▶ **WHAT IS EXPECTED**:
Locate every line in the listing below that contains the string "track", and copy each of those lines in full.

▶ **SOURCE DATA**:
☆ ☆ ☆ ☆ ☆
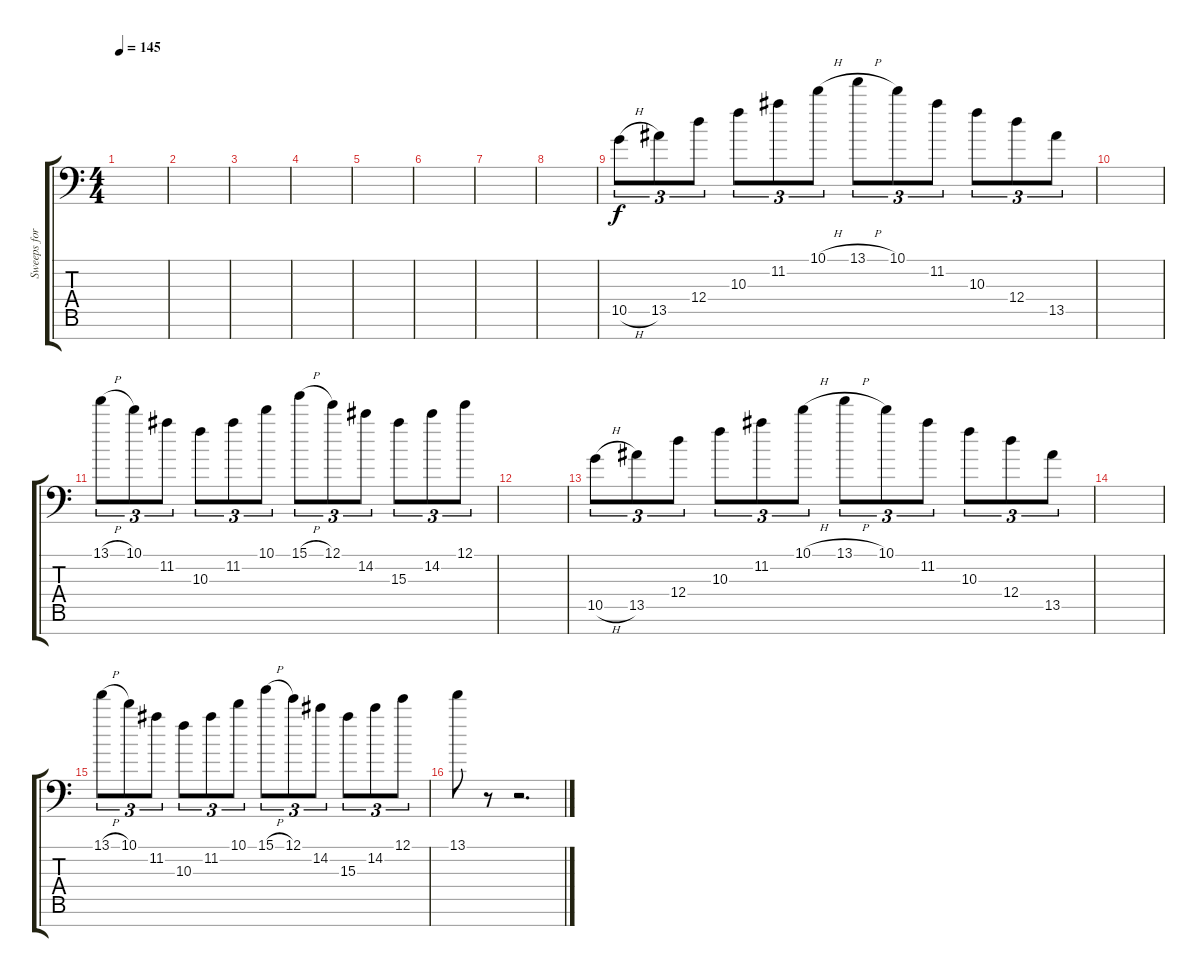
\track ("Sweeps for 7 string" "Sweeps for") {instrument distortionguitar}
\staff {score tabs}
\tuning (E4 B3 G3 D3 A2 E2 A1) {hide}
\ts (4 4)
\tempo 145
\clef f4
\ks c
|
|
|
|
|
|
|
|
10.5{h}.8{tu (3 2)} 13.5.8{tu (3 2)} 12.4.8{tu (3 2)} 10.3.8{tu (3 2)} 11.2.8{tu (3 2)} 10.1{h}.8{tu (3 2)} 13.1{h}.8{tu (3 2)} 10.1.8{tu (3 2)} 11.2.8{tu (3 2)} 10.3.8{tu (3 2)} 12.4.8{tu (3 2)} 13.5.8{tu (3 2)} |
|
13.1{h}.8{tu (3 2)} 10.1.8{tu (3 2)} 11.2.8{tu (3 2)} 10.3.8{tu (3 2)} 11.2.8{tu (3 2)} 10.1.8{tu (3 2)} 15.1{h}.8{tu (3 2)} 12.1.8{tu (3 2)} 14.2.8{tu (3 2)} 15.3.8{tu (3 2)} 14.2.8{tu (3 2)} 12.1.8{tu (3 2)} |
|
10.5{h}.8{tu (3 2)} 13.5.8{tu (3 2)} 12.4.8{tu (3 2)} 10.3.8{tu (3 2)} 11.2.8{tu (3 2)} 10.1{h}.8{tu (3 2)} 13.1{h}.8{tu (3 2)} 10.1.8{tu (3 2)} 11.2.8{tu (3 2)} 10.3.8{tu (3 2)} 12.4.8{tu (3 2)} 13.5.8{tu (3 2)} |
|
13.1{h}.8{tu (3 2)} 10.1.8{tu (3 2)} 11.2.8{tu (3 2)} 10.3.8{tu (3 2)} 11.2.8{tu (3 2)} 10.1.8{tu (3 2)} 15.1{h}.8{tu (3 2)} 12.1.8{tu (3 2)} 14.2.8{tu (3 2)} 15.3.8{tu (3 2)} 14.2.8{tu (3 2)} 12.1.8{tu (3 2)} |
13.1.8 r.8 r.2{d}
☆ ☆ ☆ ☆ ☆
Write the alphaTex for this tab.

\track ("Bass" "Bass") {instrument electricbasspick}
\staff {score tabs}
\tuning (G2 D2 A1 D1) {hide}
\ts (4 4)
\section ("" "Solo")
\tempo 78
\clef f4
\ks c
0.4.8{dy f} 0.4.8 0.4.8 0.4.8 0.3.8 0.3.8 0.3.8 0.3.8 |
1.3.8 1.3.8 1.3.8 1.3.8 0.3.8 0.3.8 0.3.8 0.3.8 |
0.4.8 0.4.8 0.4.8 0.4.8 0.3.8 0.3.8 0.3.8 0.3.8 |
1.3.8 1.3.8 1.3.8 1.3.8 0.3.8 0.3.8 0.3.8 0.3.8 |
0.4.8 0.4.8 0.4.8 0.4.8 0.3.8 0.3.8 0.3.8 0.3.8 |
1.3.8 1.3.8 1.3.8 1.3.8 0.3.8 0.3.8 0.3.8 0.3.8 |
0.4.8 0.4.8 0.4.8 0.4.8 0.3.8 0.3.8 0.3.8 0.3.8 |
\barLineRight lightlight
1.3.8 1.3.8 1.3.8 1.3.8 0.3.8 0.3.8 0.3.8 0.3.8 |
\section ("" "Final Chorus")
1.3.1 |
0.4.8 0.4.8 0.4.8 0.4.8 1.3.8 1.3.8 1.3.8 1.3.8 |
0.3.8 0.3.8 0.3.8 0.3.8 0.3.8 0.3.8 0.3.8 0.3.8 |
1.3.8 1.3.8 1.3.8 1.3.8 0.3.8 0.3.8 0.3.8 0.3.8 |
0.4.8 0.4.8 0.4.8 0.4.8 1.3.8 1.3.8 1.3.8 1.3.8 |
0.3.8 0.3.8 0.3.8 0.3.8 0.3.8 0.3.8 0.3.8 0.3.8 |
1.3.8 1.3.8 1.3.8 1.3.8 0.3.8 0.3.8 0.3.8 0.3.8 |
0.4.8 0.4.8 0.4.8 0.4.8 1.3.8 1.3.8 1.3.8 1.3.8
☆ ☆ ☆ ☆ ☆
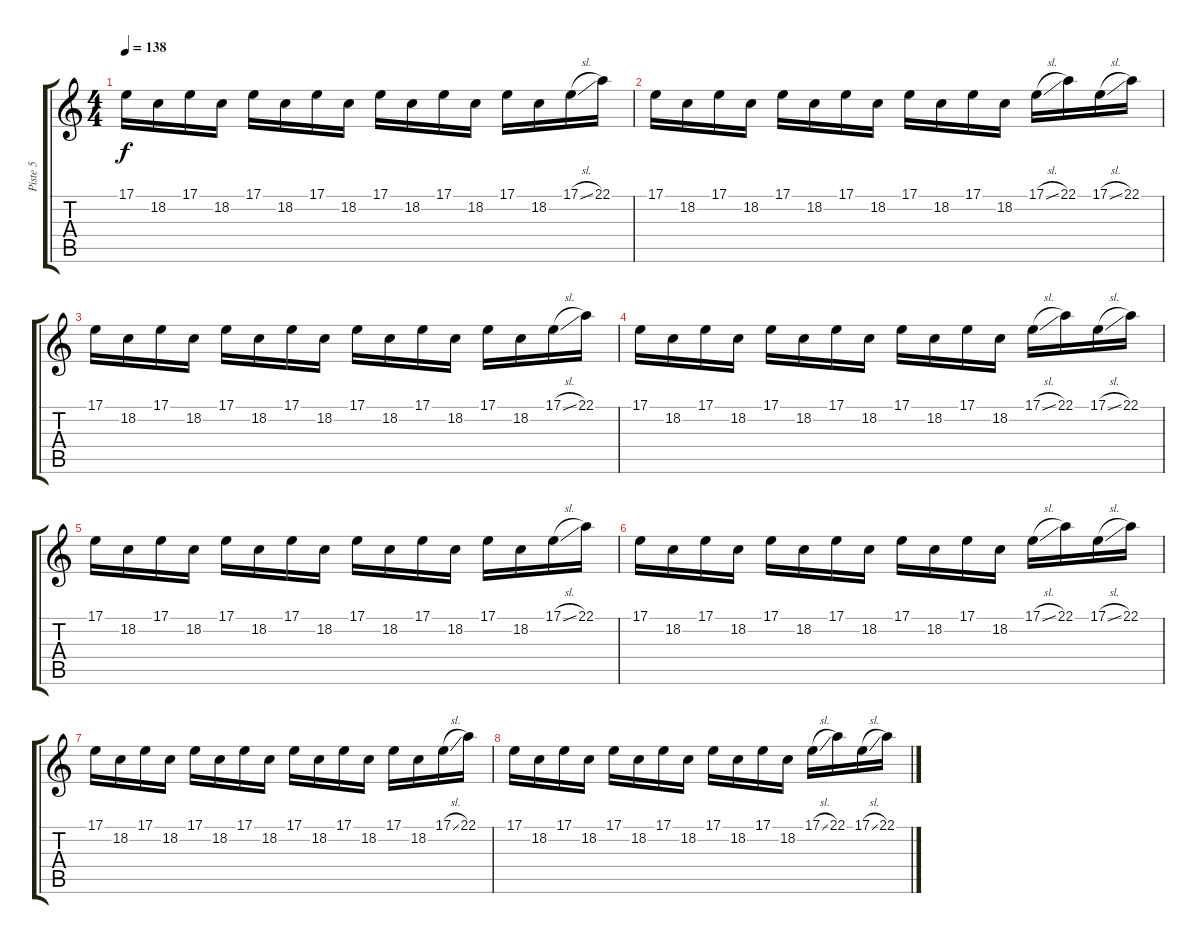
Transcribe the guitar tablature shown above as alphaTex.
☆ ☆ ☆ ☆ ☆
▶ **RESULT**:
\track ("Sweeps for 7 string" "Sweeps for") {instrument distortionguitar}
\track ("Bass" "Bass") {instrument electricbasspick}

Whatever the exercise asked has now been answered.